IBM India Research Laboratory (IRL) unveiled Thursday its Blue Scholar Program, which aims to encourage computer science graduates in India to take up research as a career. The move follows shortages of researchers in India, as engineering graduates pursue other lucrative careers.

IBM plans to train as researchers exceptionally talented engineering graduates and postgraduate students in computer science from leading technical institutions in India.

The objective of the program is to expose these graduates to a challenging research environment, in the expectation that some of them will pursue a deep, research-oriented career in computer science, said Manish Gupta, associate director of IRL. "We expect that they will develop a passion for research, and hope that some of them may even go for a PhD program," he added.

The students will intern with IRL for two years, and at the end of this period may have the option of working at a regular job at IRL, Gupta said. The number of interns each year will depend on the quality of people IBM gets for the program, Gupta said.

The IRL currently hires students with master's degrees for software engineering positions and with doctorates for research work.
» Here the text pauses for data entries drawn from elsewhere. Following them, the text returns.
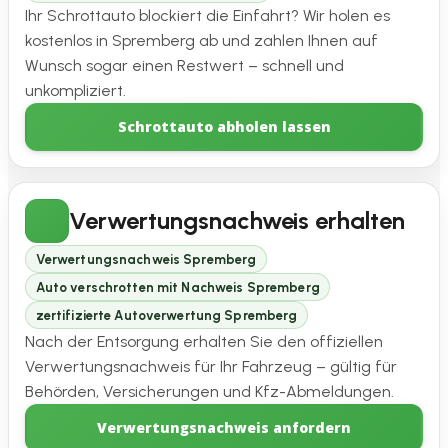
Ihr Schrottauto blockiert die Einfahrt? Wir holen es
kostenlos in Spremberg ab und zahlen Ihnen auf
Wunsch sogar einen Restwert – schnell und
unkompliziert.
Schrottauto abholen lassen
Verwertungsnachweis erhalten
Verwertungsnachweis Spremberg
Auto verschrotten mit Nachweis Spremberg
zertifizierte Autoverwertung Spremberg
Nach der Entsorgung erhalten Sie den offiziellen
Verwertungsnachweis für Ihr Fahrzeug – gültig für
Behörden, Versicherungen und Kfz-Abmeldungen.
Verwertungsnachweis anfordern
Finding researchers in India has become tough as most engineering graduates in information technology, instead of going for higher studies like doctorate programs, take up jobs in India's software outsourcing industry, or even in other industries like financial services as the salaries are higher, Gupta said.

"We are concerned that India is not producing enough PhDs in computer science and related areas", Gupta said.

Gupta said IRL wants students to look at the bigger picture rather than focusing on earning more money, though he added that stipends and salaries offered by IRL will also be competitive.

India produces 150,000 graduates a year in the areas of computer science, information technology, electrical engineering and related areas, said Vidya Natampally, director of strategy at Microsoft Research India. In contrast, only about 50 students earn doctorates in the area of computer science each year.

To encourage graduates to take up careers in research, Microsoft Research India also introduced various programs, including a two-years assistant researcher program for engineering graduates to do research work at the Microsoft lab, Natampally said.